Damages in a Personal Injury Case

What are personal injury damages?

“Damages” are the harms and losses that a person suffers because of someone else’s negligence. The only relief for an injury in the courts, generally, is money. The legal system breaks damages into two broad categories: economic damages and noneconomic damages.

Economic damages

Economic damages are simple. These include medical bills, lost wages, and incidental costs associated with an injury. If the injury is permanent, your attorney may hire a medical professional to estimate future costs or an economist to determine future lost wages. Economic damages are known as “fixed” costs, meaning it describes a cost that does not change and is determined by (mostly) simple math.

Noneconomic damages

So-called “noneconomic damages” are not as simple. These are the losses that affect your quality of life. For example, the pain you have when you sit for too long, or the scar that reminds you of your botched surgery. 

Sometimes what may seem like a minor issue has a huge impact on a person’s life. Maybe you’re a guitar player and breaking your fingers means that you can’t play the guitar as well — or at all — anymore. Or maybe your pain makes you irritable and you snap at your loved ones for no reason, harming your relationships. Maybe you relive the car crash every time you come to a complete stop at a stop sign.

Fear for the Future

Injuries cause fear about the future. How will you pay your medical bills? What about your household expenses when you can’t work?

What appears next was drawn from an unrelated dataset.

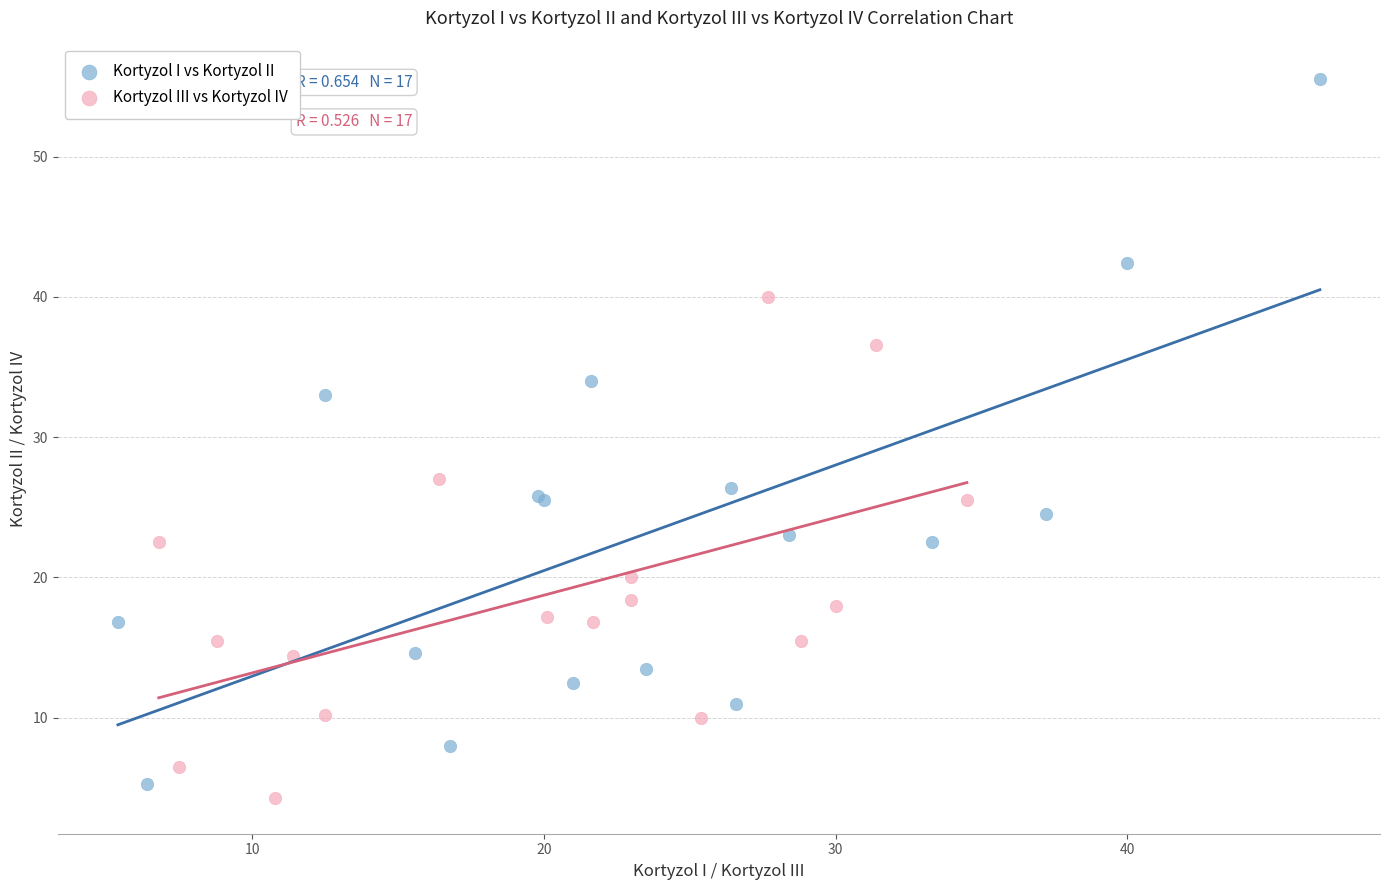

Which series has the widest spread of Y values?

Kortyzol I vs Kortyzol II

How will you comfort your child when you can’t hold them because of the pain? How will you manage that pain for the rest of your life? Living with an injury you suffered due to someone else’s negligence is particularly frustrating because the incident was preventable. 

Jury Instructions 

Vermont’s standard jury instructions on damages provide that an injured person is entitled to compensation for “bodily injury and any pain and suffering, disability, disfigurement, mental anguish, and loss of enjoyment of life experienced in the past, or probably to be experienced … in the future.” The instructions further note: “There is no particular formula to calculate this compensation.” The instructions state that the amount should be “fair” in light of the evidence presented at trial. It is your attorney’s job to understand how your life has and will continue to be, impacted. Only then can your attorney effectively communicate with insurance adjusters, defense attorneys, a judge, and 12 community members what it’s like to walk a mile in your shoes and what’s fair to you in terms of money damages.